Letter to the editor: Iowa’s missing persons cases point to a need for better safety education

Mollie Tibbetts. — photo via

By Victoria Fejfar, Iowa City

Just a few weeks ago, tragedy struck that resonated from her family, through the University of Iowa community and across the country — Mollie Tibbetts was found dead. Within hours, there were articles flooding the internet about her story, her killer and using her name in pushing political agendas about the state of immigration in the United States today. Mollie’s father publicly stated a plea to stop using her death in the immigration debate. Instead, let’s consider making a point for change to help prevent more stories like this from happening.

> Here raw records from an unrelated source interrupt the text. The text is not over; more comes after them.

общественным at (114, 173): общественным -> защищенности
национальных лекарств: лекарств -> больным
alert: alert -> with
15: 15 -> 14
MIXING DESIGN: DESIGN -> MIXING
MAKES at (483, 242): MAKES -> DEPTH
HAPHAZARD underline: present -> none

To date, there are 39 people that have gone missing in Iowa alone since July 18 when Mollie was last seen alive. My first thought when I heard a fellow Hawkeye had gone missing in a town not far off I-80, was that she was the next victim of the human trafficking that runs through the state. Human trafficking has not been very well studied domestically — many resources and agencies focus heavily on international trafficking. It is very much still a threat at home, and not many people realize how serious a risk it is. I distinctly remember a conversation in high school about a front that targeted the graduating seniors with a too-good-to-be-true job offer, but none of my friends had the thought to be scared. Many parents called into the school to warn them and try to figure out how they had gotten the contact information for a class of over 500. It was later addressed at school that they would not be doing anything, the police had been informed of the problem and it was now in their hands. We were not told more than that, though.

If Mollie Tibbetts is going to be a dinner-table name and referenced in political debates, make it be in the argument for a higher standard of education. Argue that we need to educate children and young adults about how to be safe, whether it is what to do if you get lost in the grocery store or how to be safe when alone at night. Support higher education standards everywhere, to help prevent countless issues from little problems to death. Get our representatives to support legislation like the Reach Act to help educate millions and stop thousands more preventable deaths.

If you are going to be one to use a tragedy to push for change — use it to help make measurable change and prevent more of these tragic stories from happening.